The base and brass post are snugged down onto the mounting surface by a brass nut, which fits over the post and tightens down onto the top surface of the base shaft. Since the top of the brass post is fitted with the bearing cup, before securing the assembly with the nut, you are instructed to line up the bearing surface with the top of the platter using a straight edge: Just screw the post up or down until it is precisely lined up, then tighten the nut with the flat wrench included with the RPM-2.
A call to arm
The arm assembly consists of a headshell, main armtube, and outer armtube set into a heavy, cylindrical housing machined from solid stainless steel, and radically flared at the bottom for added weight and stability. A decoupled counterweight shaft set below the pivot point protrudes from the rear. The arm's effective length from pivot point to stylus tip is 254mm, or 10".
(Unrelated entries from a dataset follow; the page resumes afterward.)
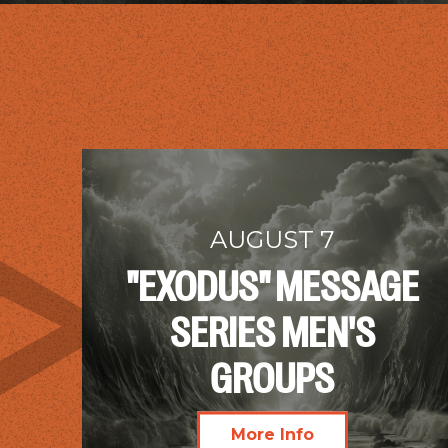
AUGUST 7
"EXODUS" MESSAGE
SERIES MEN'S
GROUPS
More Info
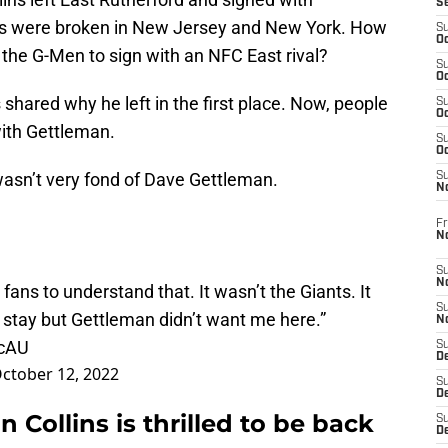
S
ts were broken in New Jersey and New York. How
S
Oc
 the G-Men to sign with an NFC East rival?
S
Oc
shared why he left in the first place. Now, people
S
Oc
ith Gettleman.
S
Oc
asn’t very fond of Dave Gettleman.
S
N
Fr
N
S
N
ans to understand that. It wasn’t the Giants. It
S
stay but Gettleman didn’t want me here.”
N
CcAU
S
D
ctober 12, 2022
S
De
 Collins is thrilled to be back
S
D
Installing the arm atop the bearing post is complicated somewhat by the Discovery wiring harness—one continuous length running from the cartridge pins to the RCA plugs. The wires run the inside length of the armtube, exiting a hole drilled into the top of the stainless-steel pivot assembly. From there they continue unshielded for another 4" or so, finally terminating in a rubber/metal junction followed by a 3' shielded run ending in the RCA plugs.
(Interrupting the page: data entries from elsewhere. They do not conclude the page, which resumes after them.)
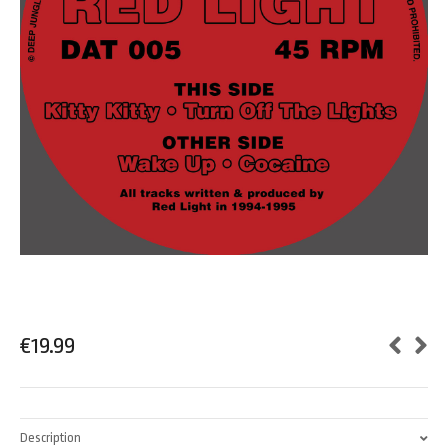
€
19.99
Description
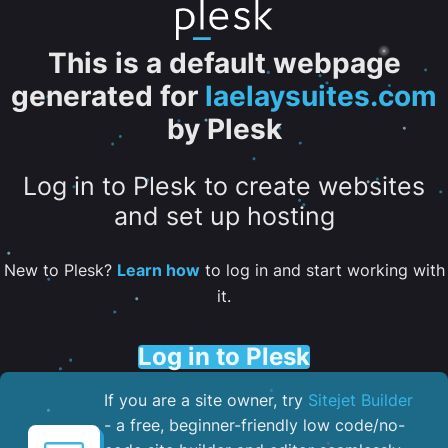
This is a default webpage
generated for
laelaysuites.com
by Plesk
Log in to Plesk to create websites
and set up hosting
New to Plesk?
Learn how
to log in and start working with
it.
Log in to Plesk
If you are a site owner, try
Sitejet Builder
- a free, beginner-friendly low code/no-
Because the shielded section is heavy and stiff, and there is no immediate strain relief for the exposed unshielded section, failure to exercise care here can result in serious damage to the wiring harness. Placing the arm atop the bearing post and aligning the male and female parts is easy. The hard part is doing so while controlling the shielded wire, which wants to explode out of your hand and sever its connection with the arm.
Of course, there is strain relief, both to keep the wire in one piece and to form the loops necessary for unimpeded arm movement. The tubular rubber/metal junction sections of the harness fit under cutouts in a neatly devised clamp fitted to the left-hand back corner of the base, which tightens via a hex-head screw. Once secured, the screw can be slightly loosened so you can untwist the loops and optimize their arcs. Then you'd better remember to tighten the sucker down again!
At this point the assemblage of parts finally begins to look like a functioning tonearm. The stainless-steel headshell, neatly machined to reduce mass, is press-fitted (footnote 1) and glued to the rigid armtube (aluminum under baked-on carbon-fiber weave) with a quick-setting (10 seconds), high-tech adhesive, which serves only to fill in minute air spaces between the press-fit pieces. The other end of the tube is press-fitted and glued into an outer aluminum tube, itself press-fitted and glued into the stainless-steel bearing housing. Note that, for added mechanical rigidity, the main armtube runs the entire length of the outer armtube—all the way to the center bearing.
Footnote 1: In this and other arms—such as VPI's JMW Memorial—"press-fit" refers to parts that have to be put in a mechanical press to be mated, so tight are the tolerances, not because some guy presses one part into the other with his hands!